§ Required action 1: According to the passage on Hadrian's Wall, in what year was the Wall's initial building phase completed?
-- Text segment follows --
In order to separate the Brigantes from their northern allies in the southern Borders, the Emperor Hadrian ordered the construction of a stone wall to run from the Tyne through the Hexham Gap to the shores of the Solway. It is the largest Roman monument to have come down to us anywhere and an extraordinary response to the raids of these tribes.
In Germany, Hadrian had built a wooden frontier fence which had little military value, except that it defined the frontier, kept out unauthorized people and channelled travellers to particular entry points. The design of the Wall had similarities with these fences and shows that it was a political statement more than a military solution. It was not a fighting platform like a city wall with the ability to withstand a siege. The Wall was more like a fortified patrol route affording sentries a vantage point from which they could observe the country both to the north and south in reasonable safety. It controlled movement, had a substantial garrison but it was not built to defend southern Britannia from the north like a huge rampart. It was in reality a fire-break between the Brigantes in the Pennines and the Selgovae and Novantes in the Southern Uplands. These populations must have been large and vigorous to prompt a stone structure on this scale, and the movement of people through the Wall constant and sufficiently substantial to necessitate such an intensive network of forts and disposition of troops, perhaps as many as 10,000 men.
It did not work. After the initial building phase was completed in 128, there was more trouble in the north. The new Emperor Antoninus Pius decided to reoccupy southern Scotland and to construct another wall, this time built with turf, on the line of Agricola’s original frontier between the Forth and Clyde. By 142 reconquest was complete.
The draconarius
Two walls, two huge construction projects in fifteen years is, given Roman practicality, on the face of it surprising, even inefficient. Hadrian’s Wall was not built in the wrong place if the object was to separate the Brigantes from the Selgovae and Novantes. And yet the Antonine Wall implies that it represented a considerable strategic error. The likelihood is that the Votadini had been left stranded too far north of Hadrian’s Wall and were having trouble containing the Selgovae without Roman help. There is a passage from the Greek writer Pausanius that offers clues:
Antoninus Pius never willingly made war; but when the Moors took up arms against Rome he drove them out of all their territory … Also he deprived the Brigantes in Britain of most of their land because they too had begun aggression on the district of Genunia whose inhabitants are subject to Rome.
If ‘Brigantes’ is taken to mean the hill tribes of the Pennines and southern Scotland as a group and that ‘Genunia’ is part of the territory of the Votadini then Antoninus Pius had a pretext for invasion. ‘Genunia’ may have some very loose connection with the name Gododdin.
-- Text segment concluded --
-- Stored data follows --
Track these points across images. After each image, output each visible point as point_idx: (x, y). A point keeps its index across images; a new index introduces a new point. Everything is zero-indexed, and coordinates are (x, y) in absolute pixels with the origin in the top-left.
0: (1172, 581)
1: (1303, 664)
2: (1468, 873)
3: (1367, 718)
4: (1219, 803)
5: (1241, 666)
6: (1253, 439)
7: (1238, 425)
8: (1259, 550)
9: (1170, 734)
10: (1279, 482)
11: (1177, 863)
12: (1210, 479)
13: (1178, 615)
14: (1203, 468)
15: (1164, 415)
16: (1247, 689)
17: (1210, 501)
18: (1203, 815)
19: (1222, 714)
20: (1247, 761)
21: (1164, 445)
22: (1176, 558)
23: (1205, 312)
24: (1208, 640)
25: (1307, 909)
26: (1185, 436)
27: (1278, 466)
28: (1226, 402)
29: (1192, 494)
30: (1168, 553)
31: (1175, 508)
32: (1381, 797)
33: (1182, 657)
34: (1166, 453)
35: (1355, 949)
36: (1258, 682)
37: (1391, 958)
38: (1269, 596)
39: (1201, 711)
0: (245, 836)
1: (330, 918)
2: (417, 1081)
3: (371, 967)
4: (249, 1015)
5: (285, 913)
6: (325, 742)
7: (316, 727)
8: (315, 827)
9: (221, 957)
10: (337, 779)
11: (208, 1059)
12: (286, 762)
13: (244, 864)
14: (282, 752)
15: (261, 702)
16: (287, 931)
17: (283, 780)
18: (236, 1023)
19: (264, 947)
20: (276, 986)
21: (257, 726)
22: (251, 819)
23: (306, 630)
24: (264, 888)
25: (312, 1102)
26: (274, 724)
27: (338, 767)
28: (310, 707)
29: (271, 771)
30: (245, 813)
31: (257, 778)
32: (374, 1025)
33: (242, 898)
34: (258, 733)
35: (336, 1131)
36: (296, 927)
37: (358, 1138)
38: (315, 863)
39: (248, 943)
-- Stored data concluded --
§ Required action 2: Return the part of the collected data that opens with its first line and closes with the line containing "11: (1177, 863)", with both of those lines included and every line reproduced unchanged.

§ Expected output 1: In 128.

§ Expected output 2:
Track these points across images. After each image, output each visible point as point_idx: (x, y). A point keeps its index across images; a new index introduces a new point. Everything is zero-indexed, and coordinates are (x, y) in absolute pixels with the origin in the top-left.
0: (1172, 581)
1: (1303, 664)
2: (1468, 873)
3: (1367, 718)
4: (1219, 803)
5: (1241, 666)
6: (1253, 439)
7: (1238, 425)
8: (1259, 550)
9: (1170, 734)
10: (1279, 482)
11: (1177, 863)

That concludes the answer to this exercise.